Create a plot of the number of articles in the PLoS journals with “West Nile” in the title by year:

library(lubridate)
library(dplyr)
library(ggplot2)
wn_papers_titles$data %>% 
  mutate(publication_date = ymd_hms(publication_date),
         pub_year = year(publication_date),
         research_article = article_type == "Research Article") %>% 
  group_by(pub_year, research_article) %>% 
  count() %>% 
  ggplot(aes(x = pub_year, y = n, fill = research_article)) + 
  geom_col() + 
  labs(x = "Year of publication", 
       y = "Number of articles published",
       fill = "Research article") + 
  ggtitle("West Nile articles published in PLoS journals",
          subtitle = "Based on articles with 'West Nile' in the title")

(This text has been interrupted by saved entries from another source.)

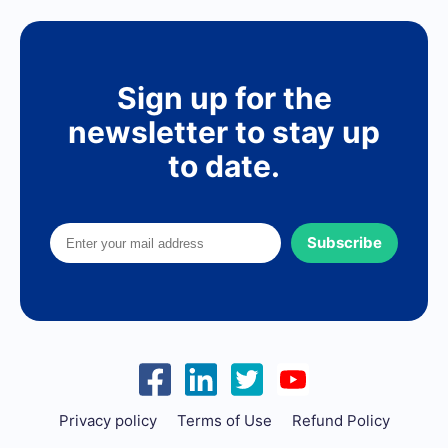
Sign up for the
newsletter to stay up
to date.
Subscribe
Privacy policy
Terms of Use
Refund Policy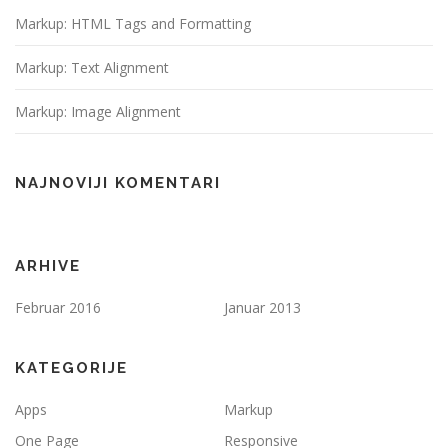
Markup: HTML Tags and Formatting
Markup: Text Alignment
Markup: Image Alignment
NAJNOVIJI KOMENTARI
ARHIVE
Februar 2016
Januar 2013
KATEGORIJE
Apps
Markup
One Page
Responsive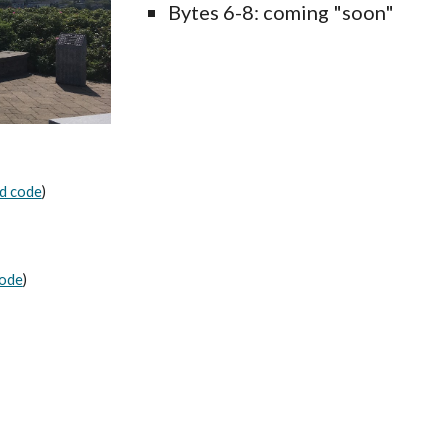
Bytes 6-8: coming "soon"
d code
)
code
)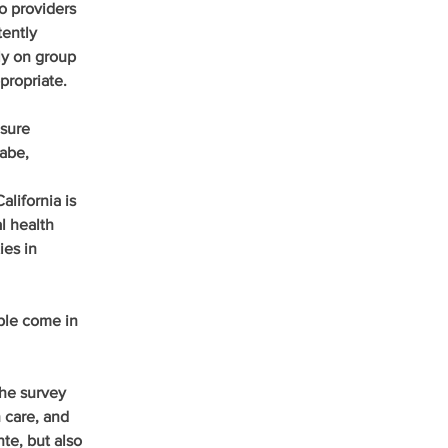
o providers 
ently 
ly on group 
propriate.
sure 
abe, 
lifornia is 
 health 
ies in 
le come in 
the survey 
 care, and 
e, but also 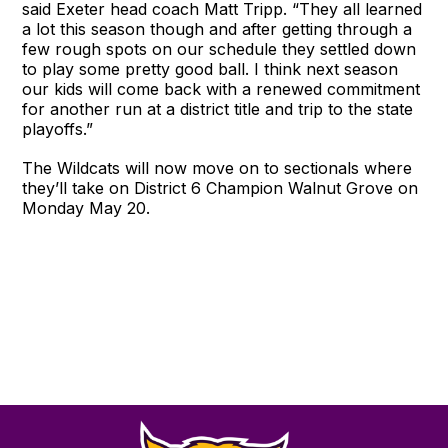
said Exeter head coach Matt Tripp. “They all learned
a lot this season though and after getting through a
few rough spots on our schedule they settled down
to play some pretty good ball. I think next season
our kids will come back with a renewed commitment
for another run at a district title and trip to the state
playoffs.”
The Wildcats will now move on to sectionals where
they’ll take on District 6 Champion Walnut Grove on
Monday May 20.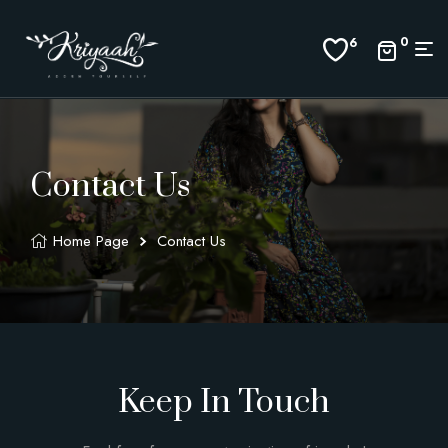
0
6
Contact Us
Home Page
Contact Us
Keep In Touch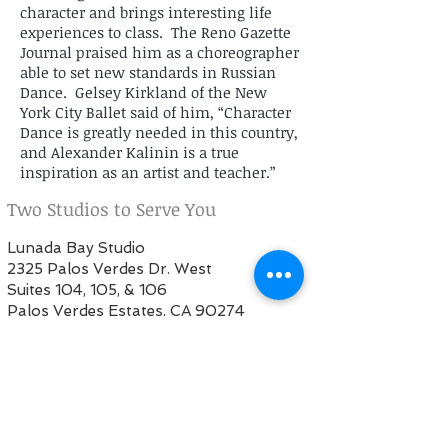
character and brings interesting life
experiences to class. The Reno Gazette
Journal praised him as a choreographer
able to set new standards in Russian
Dance. Gelsey Kirkland of the New
York City Ballet said of him, “Character
Dance is greatly needed in this country,
and Alexander Kalinin is a true
inspiration as an artist and teacher.”
Two Studios to Serve You
Lunada Bay Studio
2325 Palos Verdes Dr. West
Suites 104, 105, & 106
Palos Verdes Estates, CA 90274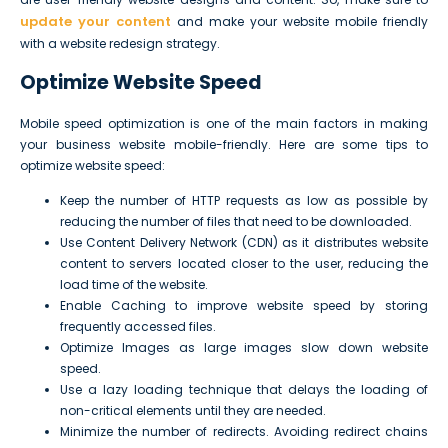
update your content
and make your website mobile friendly
with a website redesign strategy.
Optimize Website Speed
Mobile speed optimization is one of the main factors in making
your business website mobile-friendly. Here are some tips to
optimize website speed:
Keep the number of HTTP requests as low as possible by
reducing the number of files that need to be downloaded.
Use Content Delivery Network (CDN) as it distributes website
content to servers located closer to the user, reducing the
load time of the website.
Enable Caching to improve website speed by storing
frequently accessed files.
Optimize Images as large images slow down website
speed.
Use a lazy loading technique that delays the loading of
non-critical elements until they are needed.
Minimize the number of redirects. Avoiding redirect chains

Determine which journals have published these articles and the number of articles published in each journal:

library(forcats)
library(stringr)
wn_papers_titles$data %>% 
  mutate(journal = str_replace(journal, "PLOS", "PLoS")) %>% 
  group_by(journal) %>% 
  count() %>% 
  ungroup() %>% 
  filter(!is.na(journal)) %>% 
  arrange(desc(n))
## # A tibble: 7 × 2
##   journal                              n
##   <chr>                            <int>
## 1 PLoS ONE                            95
## 2 PLoS Neglected Tropical Diseases    51
## 3 PLoS Pathogens                      28
## 4 PLoS Computational Biology           3
## 5 PLoS Medicine                        3
## 6 PLoS Biology                         2
## 7 PLoS Climate                         1

10.6.2 Cleaning very messy data

With your groups, create an R script that does all the steps described so far to pull the messy hurricane tracks data from online and clean it.

Then try the following further cleaning steps:

  • Select only the columns with date, time, storm status, location (latitude and longitude), maximum sustained winds, and minimum pressure and renames them
  • Create a column with the date-time of each observation, in a date-time class
  • Clean up the latitude and longitude so that you have separate columns for the numeric values and for the direction indicator (e.g., N, S, E, W)
  • Clean up the wind column, so it gives wind speed as a number and NA in cases where wind speed is missing
  • If you have time, try to figure out what the status abbreviations stand for. Create a new factor column named status_long with the status spelled out.